If $$\sec \theta - \tan \theta = \frac{x}{y}, (0 < x < y)$$ and $$0^\circ < \theta < 90^\circ$$, then $$\sin \theta$$ is equal to:

$$\sec \theta - \tan \theta = \frac{x}{y}$$ ---(1)

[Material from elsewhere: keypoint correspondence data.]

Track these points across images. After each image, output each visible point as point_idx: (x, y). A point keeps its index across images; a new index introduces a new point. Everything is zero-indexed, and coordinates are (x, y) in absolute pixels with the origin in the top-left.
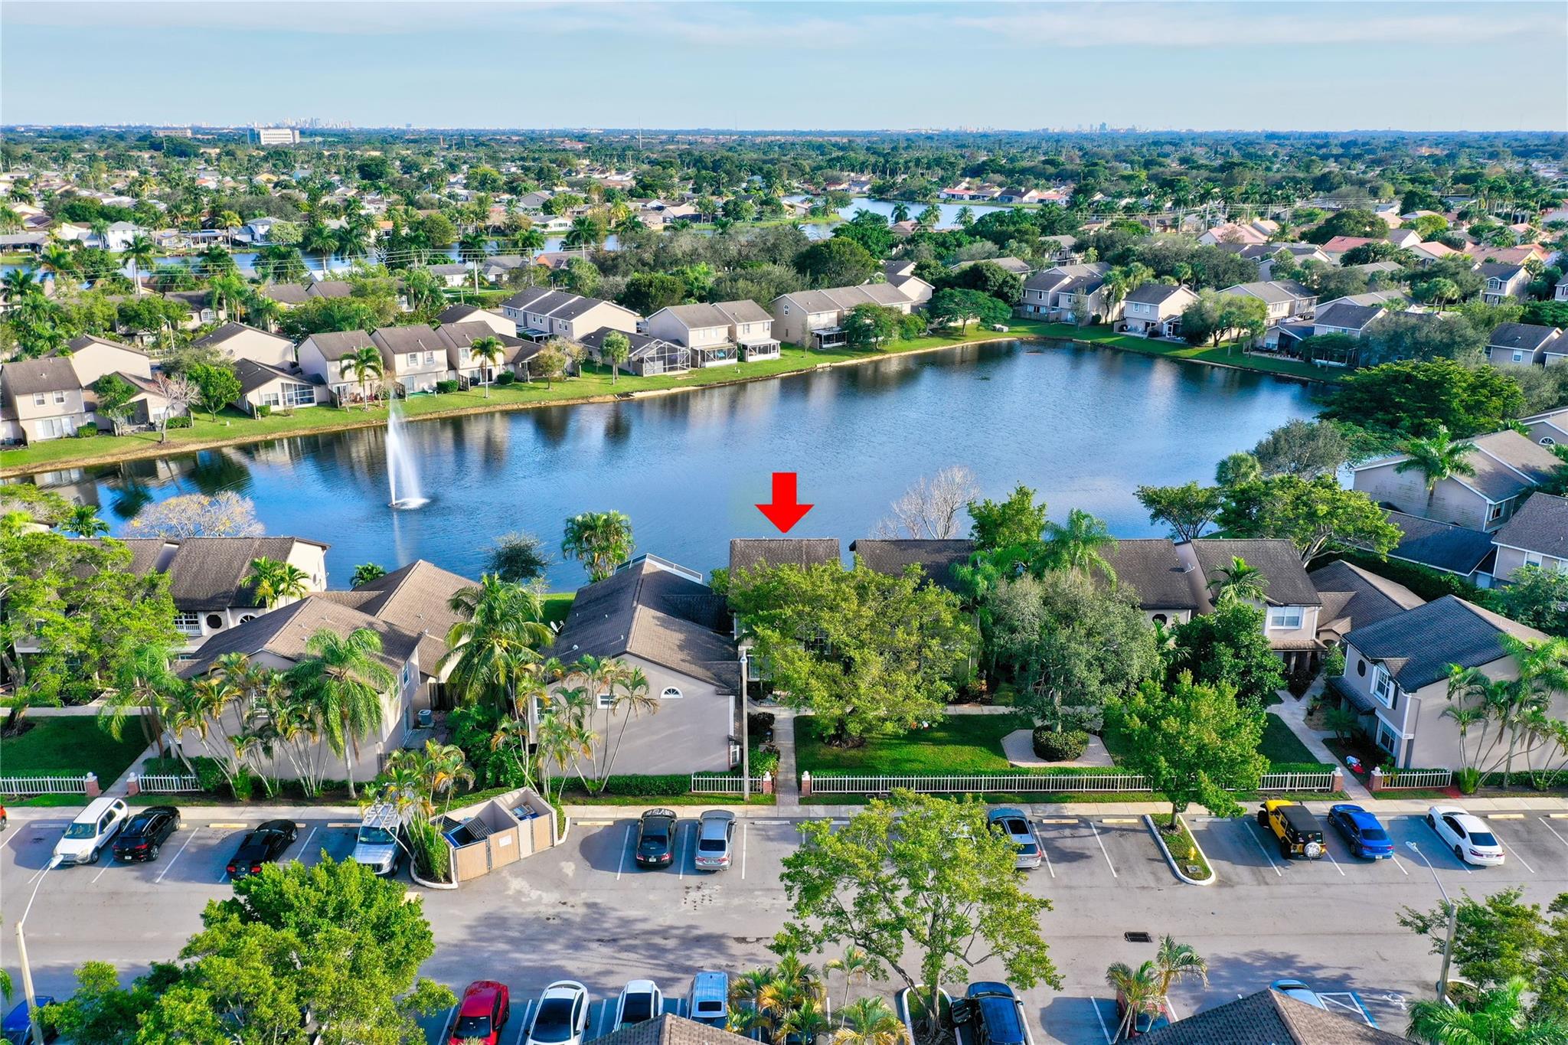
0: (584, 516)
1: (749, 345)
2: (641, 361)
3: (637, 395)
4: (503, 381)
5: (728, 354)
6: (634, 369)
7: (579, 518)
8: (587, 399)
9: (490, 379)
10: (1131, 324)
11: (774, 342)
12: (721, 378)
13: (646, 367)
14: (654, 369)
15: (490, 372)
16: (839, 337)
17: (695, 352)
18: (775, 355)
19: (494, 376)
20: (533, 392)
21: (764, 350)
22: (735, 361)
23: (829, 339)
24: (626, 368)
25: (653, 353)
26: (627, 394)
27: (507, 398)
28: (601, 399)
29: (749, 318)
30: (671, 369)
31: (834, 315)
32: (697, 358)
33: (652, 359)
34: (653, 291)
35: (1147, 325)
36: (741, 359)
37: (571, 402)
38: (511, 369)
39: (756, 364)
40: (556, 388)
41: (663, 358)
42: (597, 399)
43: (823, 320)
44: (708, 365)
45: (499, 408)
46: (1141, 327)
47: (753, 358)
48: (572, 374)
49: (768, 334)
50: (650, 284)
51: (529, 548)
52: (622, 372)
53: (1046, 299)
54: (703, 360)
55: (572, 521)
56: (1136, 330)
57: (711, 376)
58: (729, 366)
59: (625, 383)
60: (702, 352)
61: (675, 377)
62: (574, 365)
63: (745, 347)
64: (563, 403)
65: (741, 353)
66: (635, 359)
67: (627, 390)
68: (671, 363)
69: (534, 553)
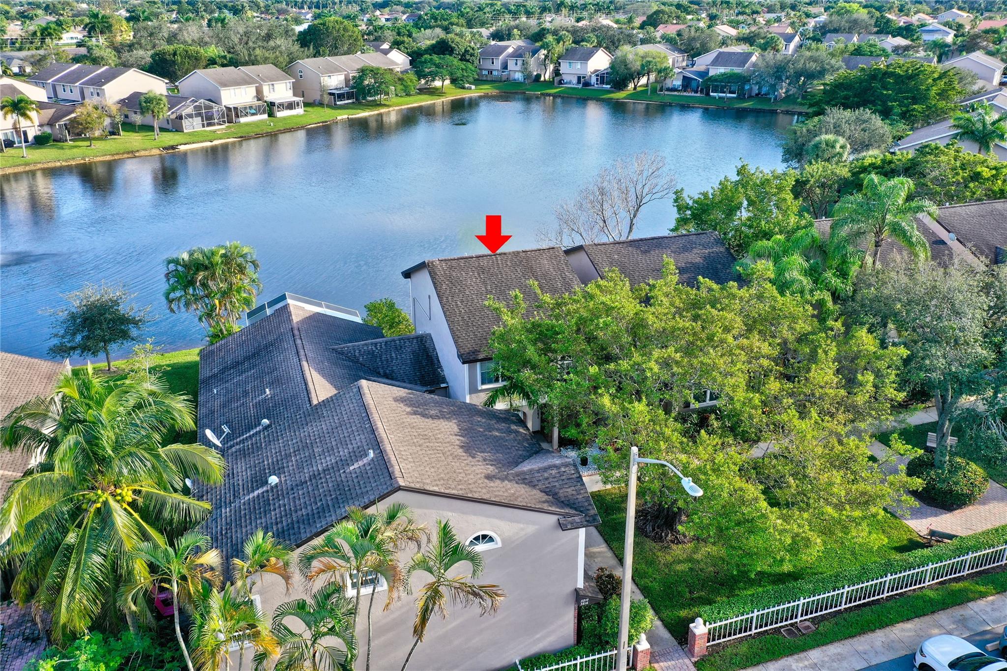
0: (191, 254)
1: (277, 102)
2: (180, 118)
3: (182, 148)
4: (40, 141)
5: (258, 111)
6: (175, 126)
7: (185, 256)
8: (132, 154)
9: (26, 141)
10: (566, 78)
11: (297, 99)
12: (258, 130)
13: (185, 123)
14: (193, 125)
15: (25, 133)
16: (349, 96)
17: (229, 109)
18: (300, 111)
19: (30, 138)
20: (75, 150)
21: (290, 106)
22: (265, 116)
23: (341, 97)
24: (165, 126)
25: (190, 110)
26: (173, 147)
27: (48, 156)
28: (147, 153)
29: (272, 79)
30: (209, 125)
31: (342, 78)
32: (232, 114)
33: (190, 116)
34: (178, 58)
35: (579, 78)
36: (271, 115)
37: (116, 157)
38: (48, 130)
39: (284, 118)
40: (98, 145)
41: (199, 115)
42: (143, 153)
43: (335, 81)
44: (243, 120)
45: (39, 166)
46: (575, 81)
47: (280, 114)
48: (112, 133)
49: (291, 92)
50: (175, 54)
51: (116, 303)
52: (162, 130)
53: (498, 64)
54: (237, 116)
55: (176, 262)
56: (570, 83)
57: (247, 129)
58: (262, 121)
59: (169, 139)
60: (236, 109)
61: (215, 132)
62: (114, 125)
63: (272, 104)
64: (108, 158)
65: (270, 108)
66: (173, 116)
67: (171, 143)
68: (208, 120)
69: (123, 309)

$$\frac{1}{\sec \theta - \tan \theta} = \frac{y}{x}$$

$$\frac{\sec^2 \theta - \tan^2 \theta}{\sec \theta - \tan \theta} = \frac{y}{x}$$
$$\frac{(\sec \theta - \tan \theta)(\sec \theta + \tan \theta)}{\sec \theta - \tan \theta} = \frac{y}{x}$$

$$\sec \theta + \tan \theta = \frac{y}{x}$$ ---(2)

From eq(1) and (2),

$$\sec \theta - \tan \theta + \sec \theta + \tan \theta =  \frac{x}{y} + \frac{y}{x}$$

$$2\sec \theta = \frac{x^2 + y^2}{xy} $$

$$\sec \theta = \frac{x^2 + y^2}{2xy} $$

$$\cos \theta = \frac{2xy}{x^2 + y^2} $$

Base = 2xy

Hypotenuses = {x^2 + y^2}

By Pythagoras,

$$(p)^2 + (2xy)^2 = (x^2 + y^2)^2$$

$$(p)^2 = x^4 + y^4 + 2x^2y^2 -  4x^2y^2

$$p = x^2 - y^2 = y^2 - x^2

sin$$\theta = p/h = \frac{y^2 - x^2}{x^2 + y^2}$$